I won't get into that here because I wanna be like, I wanna make sure that we're staying on time, but that is an aspect of the product of making this very granular. And the final thing that we do is we allow you to generate release documents directly from the system of work. So if, for example, if I come down to the system requirement specification here and I hit this generate button, the system is now extracting all of the most current data from the requirements and placing them into a document. I'm just gonna hit download, Open this. And let me I'm gonna have to just open that, and I will pull this onto the screen.

So this is a document that was just generated, and you can see, like, all the requirements broken down by their types and that the data has been pulled from the source systems and placed directly into this document. And, of course, you know, not all of our customers use this as an EQMS and for document control, but, some of them do, and you can actually do the approvals for the documents directly within Ketryx. So if I wanted to approve that system requirement specification, I could click here. This is perfectly part eleven compliance signature system here, and I can confirm that. I can approve the document, and that can also gate performing the final release here.

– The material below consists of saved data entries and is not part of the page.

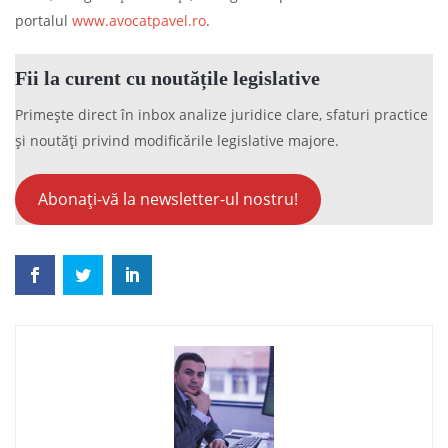
portalul
www.avocatpavel.ro
.
Fii la curent cu noutățile legislative
Primește direct în inbox analize juridice clare, sfaturi practice
și noutăți privind modificările legislative majore.
Abonați-vă la newsletter-ul nostru!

You can see the I guess the the documents have been removed from this, but there's usually a checkbox here in the default that says all of the documents been have been approved. So I am going to really quickly let me move this back into this, and here we go. Just got a little a little mood there. So I will move forward into the final slide. Alright.

And so I think the the summary that we wanna give to you all here is that being able to bridge the gap between quality and r and d is a product of both selecting the right tools and having the right culture. From the tooling perspective, I you wanna ensure that you're building a single source of truth, that documents are a side effect of the work being done and not an independent process, and you wanna be able to have engineering controls embedded in the tools themselves. You wanna ensure that things can be done within the compliance sequences of steps. Right. In a nutshell, from the cultural point of view, right, first priority, neutral understanding.

Right? What are the each others ask, and what are the priority of those? And how do we make sure that each of the team, in fact, understand where the other team is at and their status? Right? Without that layer of communication, you you wouldn't be able to depict the exact thing that happened during dev by producing documentation.

Right? And once again, we I have been chatting with Jake quite a lot about this. Right? Documentation should not be the main way of communication. Right?

Documentation should be a byproduct of these practices that the team agreed upon and try to commit to other team's goal. And by following that practice, you will be able to build the documentation very robustly and eventually let the FDA reviewer judge whether this is adequate to commercialize as a final netting device product on the market. So I know I know we're at time. Akin, I see that you have a question, and we will follow-up via email after this. But I wanna thank everyone for coming to the webinar.

Really appreciate your attention. I wanna reiterate that both Rook US and Ketryx are here to help. So if you have, a desire to, you know, see more about our tool or seek Andrew's services, we're here. We we would love to talk to you. And as you sign off, you're going to get that survey.

Please tell us how we did. We are very interested in your feedback. Thank you, everyone. Really appreciate the time. Thank you.